Excerpted text:

▬▬▬

# Deriving New Variables 

## Table of Contents
* [01. Importing Libraries](#01.-Importing-Libraries)
* [02. Importing Files](02.-Importing-Files)
* [03. Deriving Variables](03.-Deriving-Variables)
    * [Creating subset of data frame](#Creating-subset-of-data-frame)
    * [Creating price label column](#Creating-price-label-column)
    * [Creating busiest day column](#Creating-busiest-day-column)
    * [Creating busiest days column](#Creating-busiest-days-column)
    * [Creating busiest period of day column](#Creating-busiest-period-of-day-column)
* [04. Exporting File](#04.-Exporting-File)

# 01. Importing Libraries

In [1]:
# Import necessary libraries 
import pandas as pd
import numpy as np
import os 

# 02. Importing Files

In [2]:
# Importing CSV file
ords_prods_merge = pd.read_pickle(r'/Users/suzandiab/Documents/Instacart Basket Analysis/02 Data/Prepared Data/ords_prods_merge.pkl')

# 03. Deriving Variables

## Creating subset of data frame 

In [3]:
# Creating subset 
df = ords_prods_merge[:1000000]

In [4]:
df.shape

(1000000, 15)

## Creating price label column

In [5]:
# Defining user-defined function 
def price_label(row):

  if row['prices'] <= 5:
    return 'Low-range product'
  elif (row['prices'] > 5) and (row['prices'] <= 15):
    return 'Mid-range product'
  elif row['prices'] > 15:
    return 'High range'
  else: return 'Not enough data'

Start by defining new function.
Name of function is price_label.
Looking through every row. 
Indentations indicate that those conditions are within the code that came before it.
Indentations indicate whether a statement is within the previous one.

colon : stands for "then"
elif stands for else if and is used to add more than one condition (or else). 
else indicates any other values that fall outside these conditions.

In [6]:
# Applying user-defined function
df['price_range'] = df.apply(price_label, axis=1)

A value is trying to be set on a copy of a slice from a DataFrame.
Try using .loc[row_indexer,col_indexer] = value instead

See the caveats in the documentation: https://pandas.pydata.org/pandas-docs/stable/user_guide/indexing.html#returning-a-view-versus-a-copy
  df['price_range'] = df.apply(price_label, axis=1)


In [7]:
# Checking values in new column
df['price_range'].value_counts(dropna = False)

price_range
Mid-range product    756450
Low-range product    243550
Name: count, dtype: int64

Nothing returned for high-range, no product above $15.

In [8]:
# Checking for max price
df['prices'].max()

14.8

In [9]:
# Loc instead of user-end
df.loc[df['prices'] > 15, 'price_range_loc'] = 'High-range product'

A value is trying to be set on a copy of a slice from a DataFrame.

▬▬▬

Provided material:
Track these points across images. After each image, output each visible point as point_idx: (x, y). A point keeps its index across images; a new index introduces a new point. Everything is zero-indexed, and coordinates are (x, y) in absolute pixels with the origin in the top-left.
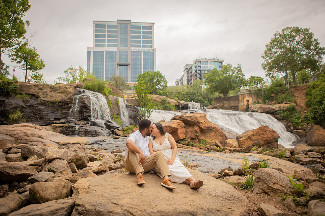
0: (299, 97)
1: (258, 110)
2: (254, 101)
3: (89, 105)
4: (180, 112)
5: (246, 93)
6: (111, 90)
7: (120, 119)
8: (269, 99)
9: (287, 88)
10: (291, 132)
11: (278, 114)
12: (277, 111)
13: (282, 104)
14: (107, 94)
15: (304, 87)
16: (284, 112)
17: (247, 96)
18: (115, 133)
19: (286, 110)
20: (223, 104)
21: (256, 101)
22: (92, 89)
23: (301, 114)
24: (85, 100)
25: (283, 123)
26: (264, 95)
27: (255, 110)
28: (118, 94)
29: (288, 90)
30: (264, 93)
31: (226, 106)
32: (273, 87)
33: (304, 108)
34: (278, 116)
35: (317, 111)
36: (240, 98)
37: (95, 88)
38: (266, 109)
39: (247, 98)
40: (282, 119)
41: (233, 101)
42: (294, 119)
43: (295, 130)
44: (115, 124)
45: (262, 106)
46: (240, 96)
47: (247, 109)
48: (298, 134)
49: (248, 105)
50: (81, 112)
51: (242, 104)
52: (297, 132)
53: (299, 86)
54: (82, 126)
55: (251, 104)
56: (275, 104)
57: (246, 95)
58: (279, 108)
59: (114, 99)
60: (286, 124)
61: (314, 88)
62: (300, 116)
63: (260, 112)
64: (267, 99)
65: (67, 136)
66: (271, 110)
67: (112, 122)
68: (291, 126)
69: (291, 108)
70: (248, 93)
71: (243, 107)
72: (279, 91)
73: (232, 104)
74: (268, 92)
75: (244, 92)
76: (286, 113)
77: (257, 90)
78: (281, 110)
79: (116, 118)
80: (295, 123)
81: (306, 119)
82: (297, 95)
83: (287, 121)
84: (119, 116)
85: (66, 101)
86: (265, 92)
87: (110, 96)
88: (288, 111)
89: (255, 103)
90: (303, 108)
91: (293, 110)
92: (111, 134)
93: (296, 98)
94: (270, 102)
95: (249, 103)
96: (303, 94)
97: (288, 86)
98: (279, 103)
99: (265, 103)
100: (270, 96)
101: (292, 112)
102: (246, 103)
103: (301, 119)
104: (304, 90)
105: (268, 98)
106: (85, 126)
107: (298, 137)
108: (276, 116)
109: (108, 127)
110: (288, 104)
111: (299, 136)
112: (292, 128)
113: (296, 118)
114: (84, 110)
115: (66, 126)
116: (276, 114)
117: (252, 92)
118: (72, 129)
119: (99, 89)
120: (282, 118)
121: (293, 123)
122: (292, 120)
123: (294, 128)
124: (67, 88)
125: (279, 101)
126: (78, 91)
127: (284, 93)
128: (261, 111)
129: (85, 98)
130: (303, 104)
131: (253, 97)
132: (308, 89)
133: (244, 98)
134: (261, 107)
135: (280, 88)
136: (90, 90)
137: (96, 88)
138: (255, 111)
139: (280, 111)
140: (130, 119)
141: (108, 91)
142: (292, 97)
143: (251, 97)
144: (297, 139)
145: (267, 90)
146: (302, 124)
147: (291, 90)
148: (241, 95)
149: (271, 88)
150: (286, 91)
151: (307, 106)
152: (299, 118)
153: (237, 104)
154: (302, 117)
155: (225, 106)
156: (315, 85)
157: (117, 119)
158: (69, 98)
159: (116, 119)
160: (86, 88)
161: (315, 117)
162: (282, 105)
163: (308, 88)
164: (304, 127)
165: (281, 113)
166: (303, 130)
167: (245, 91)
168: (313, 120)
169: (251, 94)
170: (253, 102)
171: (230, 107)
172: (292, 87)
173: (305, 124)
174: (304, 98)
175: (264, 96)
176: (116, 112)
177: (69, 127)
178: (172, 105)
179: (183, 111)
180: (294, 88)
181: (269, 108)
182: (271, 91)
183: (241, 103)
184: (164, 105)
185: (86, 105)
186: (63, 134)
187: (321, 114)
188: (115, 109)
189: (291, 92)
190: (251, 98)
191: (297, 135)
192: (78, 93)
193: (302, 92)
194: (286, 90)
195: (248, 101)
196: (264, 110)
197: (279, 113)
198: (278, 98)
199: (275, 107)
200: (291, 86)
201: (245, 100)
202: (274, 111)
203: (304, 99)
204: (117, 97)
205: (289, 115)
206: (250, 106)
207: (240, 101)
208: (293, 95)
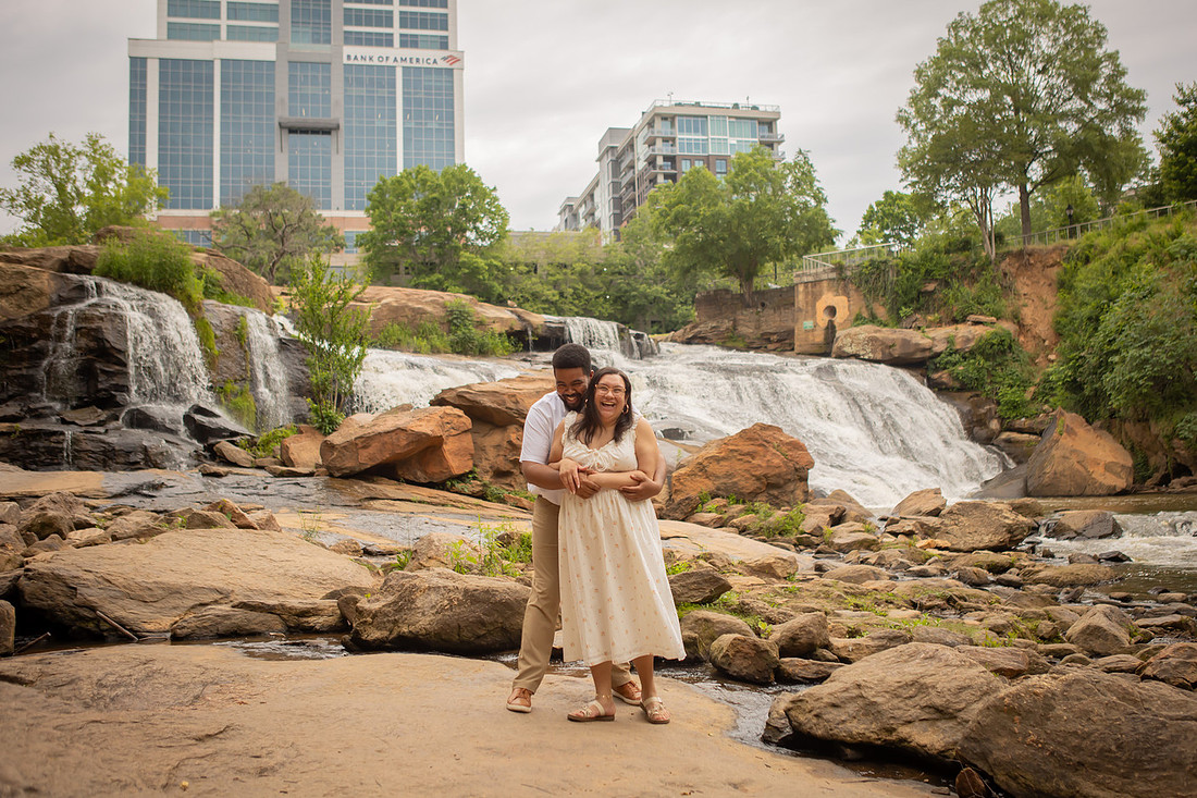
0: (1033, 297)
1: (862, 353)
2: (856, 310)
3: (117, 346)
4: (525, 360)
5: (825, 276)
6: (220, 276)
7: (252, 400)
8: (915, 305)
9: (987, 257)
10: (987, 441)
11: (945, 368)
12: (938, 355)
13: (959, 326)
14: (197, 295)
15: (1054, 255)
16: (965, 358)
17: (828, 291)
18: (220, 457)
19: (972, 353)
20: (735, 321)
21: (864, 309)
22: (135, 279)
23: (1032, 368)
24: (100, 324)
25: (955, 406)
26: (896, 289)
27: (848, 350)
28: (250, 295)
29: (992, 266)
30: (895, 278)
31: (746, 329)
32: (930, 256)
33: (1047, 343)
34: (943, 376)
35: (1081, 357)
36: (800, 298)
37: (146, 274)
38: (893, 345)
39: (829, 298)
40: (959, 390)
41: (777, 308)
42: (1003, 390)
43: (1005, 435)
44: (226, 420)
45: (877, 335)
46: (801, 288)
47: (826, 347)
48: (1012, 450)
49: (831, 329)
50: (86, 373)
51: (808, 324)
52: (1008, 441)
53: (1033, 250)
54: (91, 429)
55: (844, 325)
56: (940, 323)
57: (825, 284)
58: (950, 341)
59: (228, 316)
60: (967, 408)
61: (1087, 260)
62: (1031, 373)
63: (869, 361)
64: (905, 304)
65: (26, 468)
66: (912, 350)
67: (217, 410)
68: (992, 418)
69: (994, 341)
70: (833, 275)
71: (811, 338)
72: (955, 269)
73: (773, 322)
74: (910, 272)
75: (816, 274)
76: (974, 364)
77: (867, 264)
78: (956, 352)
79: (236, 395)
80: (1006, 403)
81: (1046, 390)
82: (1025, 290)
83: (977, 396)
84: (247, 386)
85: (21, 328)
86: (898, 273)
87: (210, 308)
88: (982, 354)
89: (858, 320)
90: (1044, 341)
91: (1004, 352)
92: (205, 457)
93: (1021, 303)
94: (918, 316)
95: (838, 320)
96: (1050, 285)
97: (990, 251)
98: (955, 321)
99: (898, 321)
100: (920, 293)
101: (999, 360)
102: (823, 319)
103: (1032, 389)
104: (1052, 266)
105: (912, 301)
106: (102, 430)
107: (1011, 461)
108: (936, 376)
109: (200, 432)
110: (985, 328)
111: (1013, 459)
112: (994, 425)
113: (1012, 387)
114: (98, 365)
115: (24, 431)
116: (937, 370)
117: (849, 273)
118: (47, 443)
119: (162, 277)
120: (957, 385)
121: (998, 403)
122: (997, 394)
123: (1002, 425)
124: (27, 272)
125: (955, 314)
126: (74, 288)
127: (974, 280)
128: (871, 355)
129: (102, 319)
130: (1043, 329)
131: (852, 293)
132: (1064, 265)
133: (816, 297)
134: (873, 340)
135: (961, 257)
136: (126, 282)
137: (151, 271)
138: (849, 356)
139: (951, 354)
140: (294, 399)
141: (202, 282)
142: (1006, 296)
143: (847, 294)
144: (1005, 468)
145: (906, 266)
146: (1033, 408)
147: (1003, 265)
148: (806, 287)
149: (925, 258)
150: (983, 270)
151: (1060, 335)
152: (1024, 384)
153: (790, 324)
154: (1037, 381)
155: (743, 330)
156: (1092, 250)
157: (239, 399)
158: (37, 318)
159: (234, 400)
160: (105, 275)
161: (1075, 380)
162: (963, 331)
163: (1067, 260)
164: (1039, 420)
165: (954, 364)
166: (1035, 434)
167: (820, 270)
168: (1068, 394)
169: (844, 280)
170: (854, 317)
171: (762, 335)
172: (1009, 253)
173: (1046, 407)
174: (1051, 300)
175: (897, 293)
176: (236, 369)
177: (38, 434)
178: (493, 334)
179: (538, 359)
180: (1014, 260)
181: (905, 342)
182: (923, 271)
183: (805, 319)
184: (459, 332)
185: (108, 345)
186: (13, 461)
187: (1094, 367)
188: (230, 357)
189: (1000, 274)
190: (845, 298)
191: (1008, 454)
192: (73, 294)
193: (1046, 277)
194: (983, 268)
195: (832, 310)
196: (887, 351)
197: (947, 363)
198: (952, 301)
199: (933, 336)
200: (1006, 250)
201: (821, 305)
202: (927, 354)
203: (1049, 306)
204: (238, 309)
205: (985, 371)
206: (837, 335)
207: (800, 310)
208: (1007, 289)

▬▬▬

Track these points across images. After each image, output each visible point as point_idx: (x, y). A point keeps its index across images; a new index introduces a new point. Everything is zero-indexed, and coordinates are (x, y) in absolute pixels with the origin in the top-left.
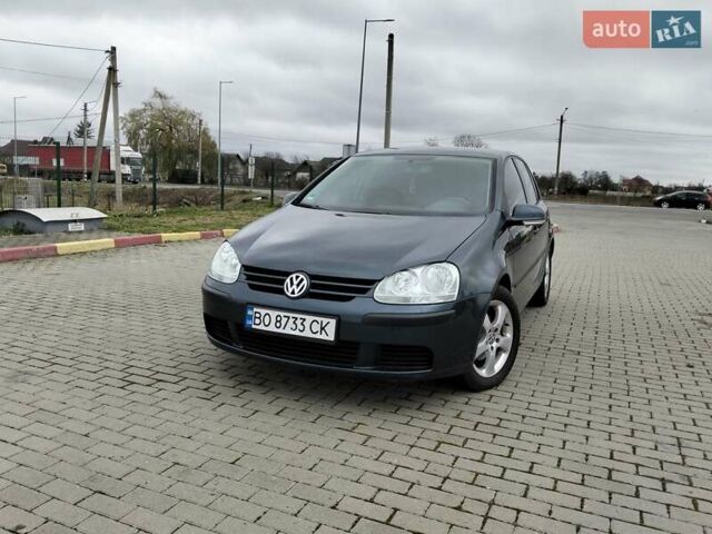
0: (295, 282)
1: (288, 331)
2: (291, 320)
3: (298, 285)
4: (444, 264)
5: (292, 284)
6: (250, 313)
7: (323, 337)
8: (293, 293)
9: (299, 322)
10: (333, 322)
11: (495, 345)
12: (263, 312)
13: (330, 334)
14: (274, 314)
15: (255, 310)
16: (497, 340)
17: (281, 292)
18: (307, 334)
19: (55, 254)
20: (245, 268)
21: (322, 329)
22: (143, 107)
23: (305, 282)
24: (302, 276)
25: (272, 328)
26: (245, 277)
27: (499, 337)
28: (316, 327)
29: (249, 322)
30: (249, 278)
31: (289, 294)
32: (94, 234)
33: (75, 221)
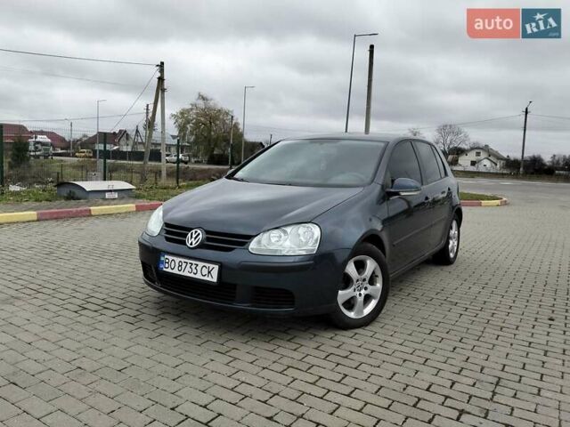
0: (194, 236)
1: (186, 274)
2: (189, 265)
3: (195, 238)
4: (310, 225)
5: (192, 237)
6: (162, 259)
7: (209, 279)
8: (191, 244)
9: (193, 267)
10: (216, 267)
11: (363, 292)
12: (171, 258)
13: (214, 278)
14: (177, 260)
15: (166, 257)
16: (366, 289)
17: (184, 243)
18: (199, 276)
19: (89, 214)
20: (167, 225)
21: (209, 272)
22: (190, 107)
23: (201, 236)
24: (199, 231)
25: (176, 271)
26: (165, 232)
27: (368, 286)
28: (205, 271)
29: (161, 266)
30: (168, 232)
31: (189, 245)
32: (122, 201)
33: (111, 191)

▬▬▬

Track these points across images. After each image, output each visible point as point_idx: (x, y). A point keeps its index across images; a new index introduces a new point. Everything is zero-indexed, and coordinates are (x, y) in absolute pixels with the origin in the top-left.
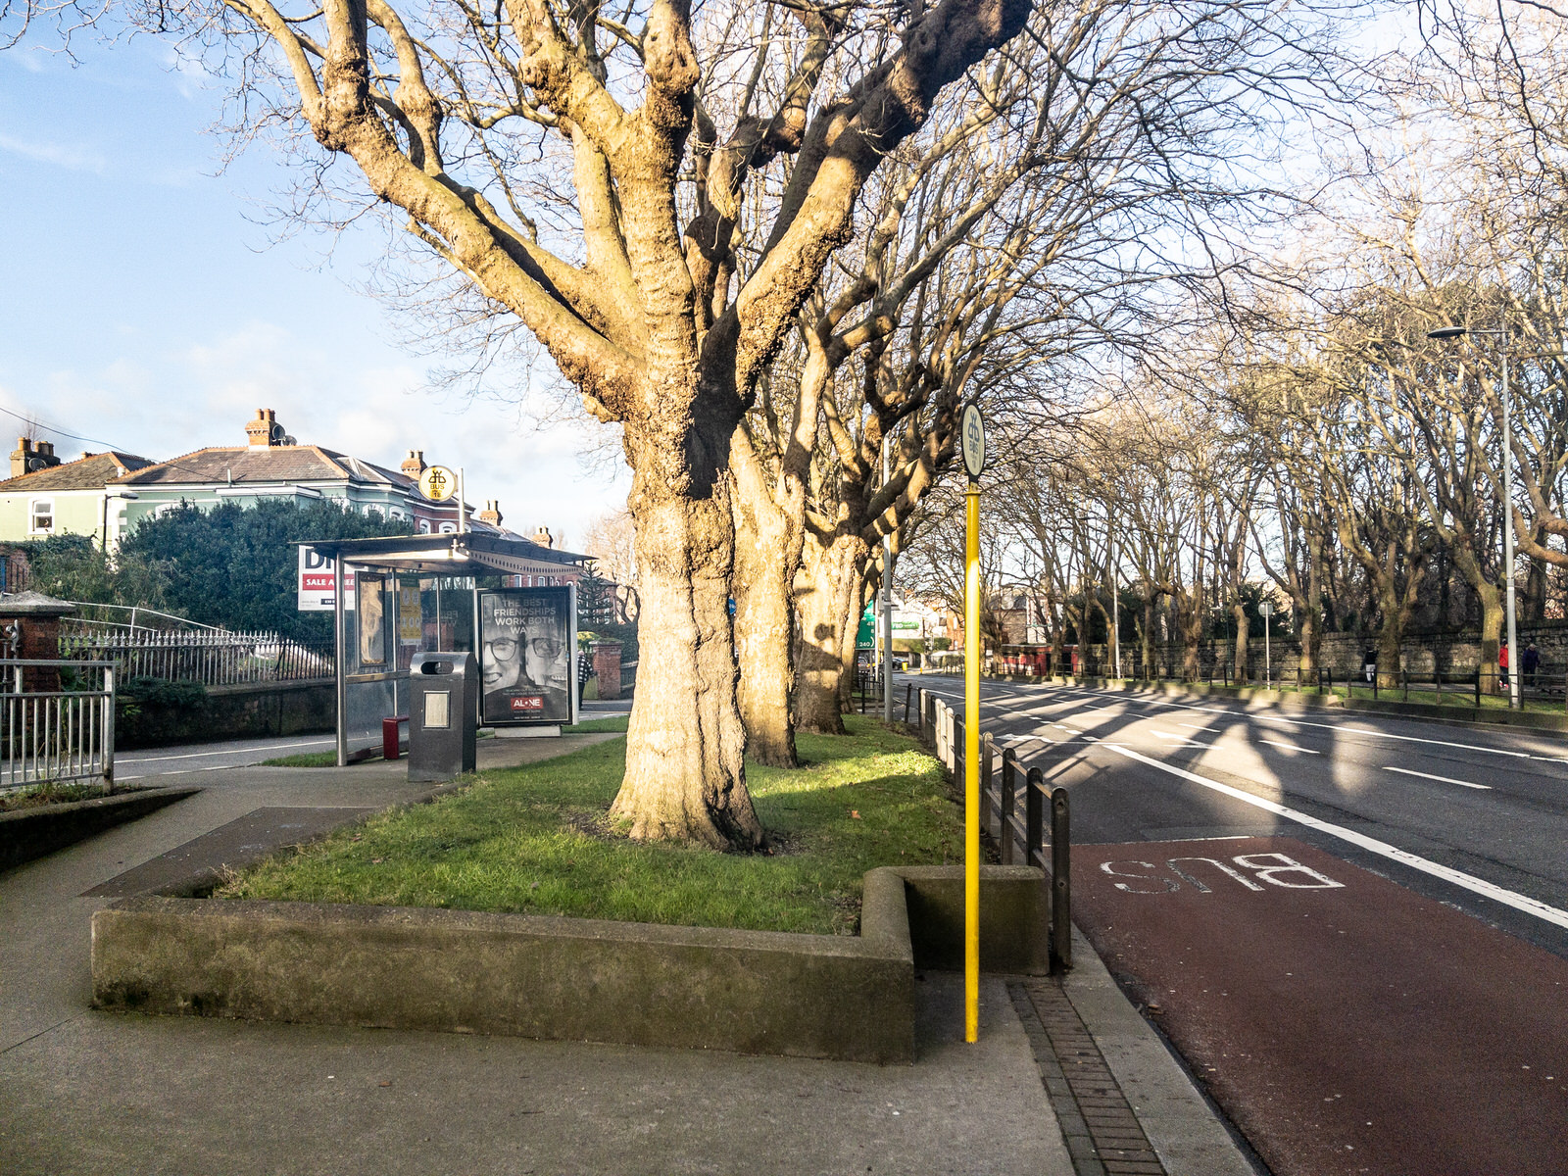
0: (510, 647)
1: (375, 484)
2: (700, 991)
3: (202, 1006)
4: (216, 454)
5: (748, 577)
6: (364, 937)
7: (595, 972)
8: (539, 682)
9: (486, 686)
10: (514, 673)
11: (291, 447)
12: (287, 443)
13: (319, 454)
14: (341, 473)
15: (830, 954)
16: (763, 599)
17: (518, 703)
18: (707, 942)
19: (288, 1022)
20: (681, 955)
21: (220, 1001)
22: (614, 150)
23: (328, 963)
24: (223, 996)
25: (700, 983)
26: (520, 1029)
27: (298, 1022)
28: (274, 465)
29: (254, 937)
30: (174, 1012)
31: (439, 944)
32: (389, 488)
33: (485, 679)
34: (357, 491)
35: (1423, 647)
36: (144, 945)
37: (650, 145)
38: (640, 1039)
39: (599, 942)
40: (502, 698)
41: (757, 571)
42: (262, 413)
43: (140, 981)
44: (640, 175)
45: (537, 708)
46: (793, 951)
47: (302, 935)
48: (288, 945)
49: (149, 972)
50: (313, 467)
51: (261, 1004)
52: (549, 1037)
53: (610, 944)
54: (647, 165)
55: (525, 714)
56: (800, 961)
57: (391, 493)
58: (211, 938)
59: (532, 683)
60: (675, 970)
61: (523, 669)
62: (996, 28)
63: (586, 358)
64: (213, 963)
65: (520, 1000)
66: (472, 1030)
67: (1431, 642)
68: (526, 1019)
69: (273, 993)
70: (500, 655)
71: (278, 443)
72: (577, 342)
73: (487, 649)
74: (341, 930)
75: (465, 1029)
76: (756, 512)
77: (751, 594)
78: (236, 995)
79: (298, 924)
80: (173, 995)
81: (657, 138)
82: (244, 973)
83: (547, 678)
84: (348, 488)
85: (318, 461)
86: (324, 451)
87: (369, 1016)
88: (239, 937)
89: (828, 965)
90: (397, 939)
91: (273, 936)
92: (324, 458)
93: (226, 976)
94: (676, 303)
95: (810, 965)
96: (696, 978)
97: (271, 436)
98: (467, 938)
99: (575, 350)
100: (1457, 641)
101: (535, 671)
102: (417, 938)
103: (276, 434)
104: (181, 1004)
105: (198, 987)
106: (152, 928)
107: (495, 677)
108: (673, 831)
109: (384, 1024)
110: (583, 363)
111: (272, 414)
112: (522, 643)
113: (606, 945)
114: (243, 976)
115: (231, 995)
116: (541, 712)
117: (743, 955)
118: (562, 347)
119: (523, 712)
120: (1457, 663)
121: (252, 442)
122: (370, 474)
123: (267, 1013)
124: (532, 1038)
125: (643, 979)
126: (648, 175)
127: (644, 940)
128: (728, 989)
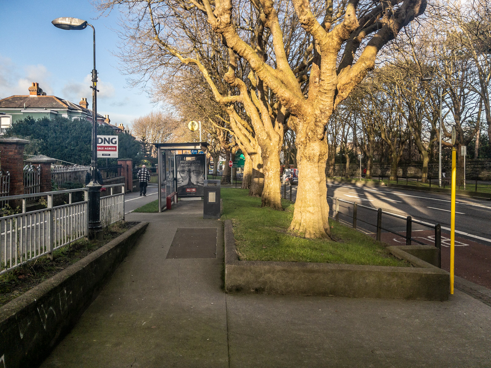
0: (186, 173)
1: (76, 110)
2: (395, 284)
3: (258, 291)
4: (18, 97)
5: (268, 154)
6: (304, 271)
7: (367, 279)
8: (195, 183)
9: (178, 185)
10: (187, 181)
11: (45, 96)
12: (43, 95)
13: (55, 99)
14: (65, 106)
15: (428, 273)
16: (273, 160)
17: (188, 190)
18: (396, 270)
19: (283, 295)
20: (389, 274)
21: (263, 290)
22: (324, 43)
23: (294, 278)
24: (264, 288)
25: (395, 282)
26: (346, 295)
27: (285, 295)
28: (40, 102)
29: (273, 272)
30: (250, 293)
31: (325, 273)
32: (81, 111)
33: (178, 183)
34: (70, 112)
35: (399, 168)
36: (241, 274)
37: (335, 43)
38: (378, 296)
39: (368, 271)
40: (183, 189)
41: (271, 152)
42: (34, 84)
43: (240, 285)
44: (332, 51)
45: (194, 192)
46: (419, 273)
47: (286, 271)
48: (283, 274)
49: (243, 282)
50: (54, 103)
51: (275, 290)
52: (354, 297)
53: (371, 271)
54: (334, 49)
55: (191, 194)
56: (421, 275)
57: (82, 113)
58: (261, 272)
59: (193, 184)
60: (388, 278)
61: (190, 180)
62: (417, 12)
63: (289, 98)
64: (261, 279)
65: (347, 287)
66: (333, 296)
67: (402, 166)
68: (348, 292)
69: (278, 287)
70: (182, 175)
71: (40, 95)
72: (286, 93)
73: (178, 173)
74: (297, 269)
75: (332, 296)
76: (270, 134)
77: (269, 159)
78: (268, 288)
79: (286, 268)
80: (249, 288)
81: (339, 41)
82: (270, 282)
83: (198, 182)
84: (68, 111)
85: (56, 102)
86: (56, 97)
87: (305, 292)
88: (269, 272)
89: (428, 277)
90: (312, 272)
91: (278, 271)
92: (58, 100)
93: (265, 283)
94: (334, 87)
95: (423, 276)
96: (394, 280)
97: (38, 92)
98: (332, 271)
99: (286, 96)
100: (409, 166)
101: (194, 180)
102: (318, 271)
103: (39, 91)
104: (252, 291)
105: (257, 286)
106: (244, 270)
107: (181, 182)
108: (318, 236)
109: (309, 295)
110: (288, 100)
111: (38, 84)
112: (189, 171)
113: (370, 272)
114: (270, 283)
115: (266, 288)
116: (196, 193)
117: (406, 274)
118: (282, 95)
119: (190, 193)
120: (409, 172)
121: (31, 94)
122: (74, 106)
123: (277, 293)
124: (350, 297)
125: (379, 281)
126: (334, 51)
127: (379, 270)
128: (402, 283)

▬▬▬

Requirement 1:
Answer these about the notebook on deriving new variables:
(a) What shape does the subset report?
(b) What maximum price does the check on the prices column return?
(c) How many rows get the label "Mid-range product"?
Requirement 2:
Carry the notebook on deriving new variables forward, starting after its final line.

Answer box 1:
(a) 1,000,000 rows and 15 columns
(b) 14.8
(c) 756,450

Answer box 2:
Try using .loc[row_indexer,col_indexer] = value instead

See the caveats in the documentation: https://pandas.pydata.org/pandas-docs/stable/user_guide/indexing.html#returning-a-view-versus-a-copy
  df.loc[df['prices'] > 15, 'price_range_loc'] = 'High-range product'


In [10]:
# Loc instead of user-end
df.loc[(df['prices'] <= 15) & (df['prices'] > 5), 'price_range_loc'] = 'Mid-range product' 

In [11]:
# Loc instead of user-end
df.loc[df['prices'] <= 5, 'price_range_loc'] = 'Low-range product'

In [12]:
# Checking values
df['price_range_loc'].value_counts(dropna = False)

price_range_loc
Mid-range product    756450
Low-range product    243550
Name: count, dtype: int64

loc() function locates a particular column in the dataframe it’s been assigned to.
logical operator added to the function to create a condition. 
no explicit if in your if-statement.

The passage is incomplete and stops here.